• **Dataset content**
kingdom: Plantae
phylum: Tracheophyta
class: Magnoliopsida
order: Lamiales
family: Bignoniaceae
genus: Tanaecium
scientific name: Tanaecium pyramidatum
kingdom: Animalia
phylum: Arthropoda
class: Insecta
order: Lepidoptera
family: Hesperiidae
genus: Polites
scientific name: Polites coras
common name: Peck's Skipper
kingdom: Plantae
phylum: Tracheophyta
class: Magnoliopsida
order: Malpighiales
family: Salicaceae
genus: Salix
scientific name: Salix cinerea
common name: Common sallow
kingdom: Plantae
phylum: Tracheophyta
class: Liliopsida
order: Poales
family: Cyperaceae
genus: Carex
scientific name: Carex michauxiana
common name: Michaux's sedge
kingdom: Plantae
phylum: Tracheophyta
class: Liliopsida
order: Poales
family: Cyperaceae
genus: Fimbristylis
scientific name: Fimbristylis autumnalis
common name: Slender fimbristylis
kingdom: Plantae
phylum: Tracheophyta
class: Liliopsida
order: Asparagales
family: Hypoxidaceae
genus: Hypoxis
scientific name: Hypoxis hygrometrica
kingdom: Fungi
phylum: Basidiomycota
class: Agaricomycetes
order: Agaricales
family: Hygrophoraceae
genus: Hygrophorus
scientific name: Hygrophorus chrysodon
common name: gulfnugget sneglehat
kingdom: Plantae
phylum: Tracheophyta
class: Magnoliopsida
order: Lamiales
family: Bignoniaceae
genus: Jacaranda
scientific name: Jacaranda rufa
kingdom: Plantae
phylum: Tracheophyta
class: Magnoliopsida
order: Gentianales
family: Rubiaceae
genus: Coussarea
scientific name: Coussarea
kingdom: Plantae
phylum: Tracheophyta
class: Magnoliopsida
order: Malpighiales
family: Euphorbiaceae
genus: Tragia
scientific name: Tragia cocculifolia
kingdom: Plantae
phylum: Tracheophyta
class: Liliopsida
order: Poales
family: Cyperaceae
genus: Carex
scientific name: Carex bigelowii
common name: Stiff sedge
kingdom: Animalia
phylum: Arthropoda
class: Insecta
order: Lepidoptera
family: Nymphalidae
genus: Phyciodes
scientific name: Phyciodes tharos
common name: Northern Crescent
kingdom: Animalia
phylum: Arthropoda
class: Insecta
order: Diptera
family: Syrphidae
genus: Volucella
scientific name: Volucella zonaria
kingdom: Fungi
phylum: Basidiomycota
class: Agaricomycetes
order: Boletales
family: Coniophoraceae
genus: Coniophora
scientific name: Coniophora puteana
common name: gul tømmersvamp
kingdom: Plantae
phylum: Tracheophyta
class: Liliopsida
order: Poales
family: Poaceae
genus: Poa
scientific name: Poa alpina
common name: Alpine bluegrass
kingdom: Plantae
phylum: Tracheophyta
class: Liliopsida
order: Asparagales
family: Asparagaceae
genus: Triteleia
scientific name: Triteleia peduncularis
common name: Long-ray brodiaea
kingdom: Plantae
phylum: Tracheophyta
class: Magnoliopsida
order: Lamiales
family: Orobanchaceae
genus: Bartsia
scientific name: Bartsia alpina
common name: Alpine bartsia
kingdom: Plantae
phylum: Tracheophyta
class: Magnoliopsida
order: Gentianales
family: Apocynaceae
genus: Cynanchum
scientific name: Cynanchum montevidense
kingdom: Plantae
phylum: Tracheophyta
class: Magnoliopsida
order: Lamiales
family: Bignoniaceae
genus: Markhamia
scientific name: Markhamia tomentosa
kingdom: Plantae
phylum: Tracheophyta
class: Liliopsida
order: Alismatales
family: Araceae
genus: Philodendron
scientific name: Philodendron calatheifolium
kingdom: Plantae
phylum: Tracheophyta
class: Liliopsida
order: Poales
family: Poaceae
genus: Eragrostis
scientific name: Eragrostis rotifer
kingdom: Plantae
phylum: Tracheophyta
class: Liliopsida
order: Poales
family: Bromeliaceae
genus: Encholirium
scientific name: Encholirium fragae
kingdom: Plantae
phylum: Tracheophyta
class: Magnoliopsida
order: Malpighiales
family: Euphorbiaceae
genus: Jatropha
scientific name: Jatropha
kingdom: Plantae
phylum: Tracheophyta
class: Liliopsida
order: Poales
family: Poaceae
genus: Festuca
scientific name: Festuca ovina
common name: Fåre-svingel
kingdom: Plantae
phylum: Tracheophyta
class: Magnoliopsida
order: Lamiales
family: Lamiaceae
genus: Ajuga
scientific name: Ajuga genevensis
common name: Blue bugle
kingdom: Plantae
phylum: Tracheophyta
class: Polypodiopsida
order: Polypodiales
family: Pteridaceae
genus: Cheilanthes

• **Directions for this task**
Express every line of the records above as a JSON list of strings, with one string per line and blank lines omitted.

• **Complete response**
[
  "kingdom: Plantae",
  "phylum: Tracheophyta",
  "class: Magnoliopsida",
  "order: Lamiales",
  "family: Bignoniaceae",
  "genus: Tanaecium",
  "scientific name: Tanaecium pyramidatum",
  "kingdom: Animalia",
  "phylum: Arthropoda",
  "class: Insecta",
  "order: Lepidoptera",
  "family: Hesperiidae",
  "genus: Polites",
  "scientific name: Polites coras",
  "common name: Peck's Skipper",
  "kingdom: Plantae",
  "phylum: Tracheophyta",
  "class: Magnoliopsida",
  "order: Malpighiales",
  "family: Salicaceae",
  "genus: Salix",
  "scientific name: Salix cinerea",
  "common name: Common sallow",
  "kingdom: Plantae",
  "phylum: Tracheophyta",
  "class: Liliopsida",
  "order: Poales",
  "family: Cyperaceae",
  "genus: Carex",
  "scientific name: Carex michauxiana",
  "common name: Michaux's sedge",
  "kingdom: Plantae",
  "phylum: Tracheophyta",
  "class: Liliopsida",
  "order: Poales",
  "family: Cyperaceae",
  "genus: Fimbristylis",
  "scientific name: Fimbristylis autumnalis",
  "common name: Slender fimbristylis",
  "kingdom: Plantae",
  "phylum: Tracheophyta",
  "class: Liliopsida",
  "order: Asparagales",
  "family: Hypoxidaceae",
  "genus: Hypoxis",
  "scientific name: Hypoxis hygrometrica",
  "kingdom: Fungi",
  "phylum: Basidiomycota",
  "class: Agaricomycetes",
  "order: Agaricales",
  "family: Hygrophoraceae",
  "genus: Hygrophorus",
  "scientific name: Hygrophorus chrysodon",
  "common name: gulfnugget sneglehat",
  "kingdom: Plantae",
  "phylum: Tracheophyta",
  "class: Magnoliopsida",
  "order: Lamiales",
  "family: Bignoniaceae",
  "genus: Jacaranda",
  "scientific name: Jacaranda rufa",
  "kingdom: Plantae",
  "phylum: Tracheophyta",
  "class: Magnoliopsida",
  "order: Gentianales",
  "family: Rubiaceae",
  "genus: Coussarea",
  "scientific name: Coussarea",
  "kingdom: Plantae",
  "phylum: Tracheophyta",
  "class: Magnoliopsida",
  "order: Malpighiales",
  "family: Euphorbiaceae",
  "genus: Tragia",
  "scientific name: Tragia cocculifolia",
  "kingdom: Plantae",
  "phylum: Tracheophyta",
  "class: Liliopsida",
  "order: Poales",
  "family: Cyperaceae",
  "genus: Carex",
  "scientific name: Carex bigelowii",
  "common name: Stiff sedge",
  "kingdom: Animalia",
  "phylum: Arthropoda",
  "class: Insecta",
  "order: Lepidoptera",
  "family: Nymphalidae",
  "genus: Phyciodes",
  "scientific name: Phyciodes tharos",
  "common name: Northern Crescent",
  "kingdom: Animalia",
  "phylum: Arthropoda",
  "class: Insecta",
  "order: Diptera",
  "family: Syrphidae",
  "genus: Volucella",
  "scientific name: Volucella zonaria",
  "kingdom: Fungi",
  "phylum: Basidiomycota",
  "class: Agaricomycetes",
  "order: Boletales",
  "family: Coniophoraceae",
  "genus: Coniophora",
  "scientific name: Coniophora puteana",
  "common name: gul tømmersvamp",
  "kingdom: Plantae",
  "phylum: Tracheophyta",
  "class: Liliopsida",
  "order: Poales",
  "family: Poaceae",
  "genus: Poa",
  "scientific name: Poa alpina",
  "common name: Alpine bluegrass",
  "kingdom: Plantae",
  "phylum: Tracheophyta",
  "class: Liliopsida",
  "order: Asparagales",
  "family: Asparagaceae",
  "genus: Triteleia",
  "scientific name: Triteleia peduncularis",
  "common name: Long-ray brodiaea",
  "kingdom: Plantae",
  "phylum: Tracheophyta",
  "class: Magnoliopsida",
  "order: Lamiales",
  "family: Orobanchaceae",
  "genus: Bartsia",
  "scientific name: Bartsia alpina",
  "common name: Alpine bartsia",
  "kingdom: Plantae",
  "phylum: Tracheophyta",
  "class: Magnoliopsida",
  "order: Gentianales",
  "family: Apocynaceae",
  "genus: Cynanchum",
  "scientific name: Cynanchum montevidense",
  "kingdom: Plantae",
  "phylum: Tracheophyta",
  "class: Magnoliopsida",
  "order: Lamiales",
  "family: Bignoniaceae",
  "genus: Markhamia",
  "scientific name: Markhamia tomentosa",
  "kingdom: Plantae",
  "phylum: Tracheophyta",
  "class: Liliopsida",
  "order: Alismatales",
  "family: Araceae",
  "genus: Philodendron",
  "scientific name: Philodendron calatheifolium",
  "kingdom: Plantae",
  "phylum: Tracheophyta",
  "class: Liliopsida",
  "order: Poales",
  "family: Poaceae",
  "genus: Eragrostis",
  "scientific name: Eragrostis rotifer",
  "kingdom: Plantae",
  "phylum: Tracheophyta",
  "class: Liliopsida",
  "order: Poales",
  "family: Bromeliaceae",
  "genus: Encholirium",
  "scientific name: Encholirium fragae",
  "kingdom: Plantae",
  "phylum: Tracheophyta",
  "class: Magnoliopsida",
  "order: Malpighiales",
  "family: Euphorbiaceae",
  "genus: Jatropha",
  "scientific name: Jatropha",
  "kingdom: Plantae",
  "phylum: Tracheophyta",
  "class: Liliopsida",
  "order: Poales",
  "family: Poaceae",
  "genus: Festuca",
  "scientific name: Festuca ovina",
  "common name: Fåre-svingel",
  "kingdom: Plantae",
  "phylum: Tracheophyta",
  "class: Magnoliopsida",
  "order: Lamiales",
  "family: Lamiaceae",
  "genus: Ajuga",
  "scientific name: Ajuga genevensis",
  "common name: Blue bugle",
  "kingdom: Plantae",
  "phylum: Tracheophyta",
  "class: Polypodiopsida",
  "order: Polypodiales",
  "family: Pteridaceae",
  "genus: Cheilanthes"
]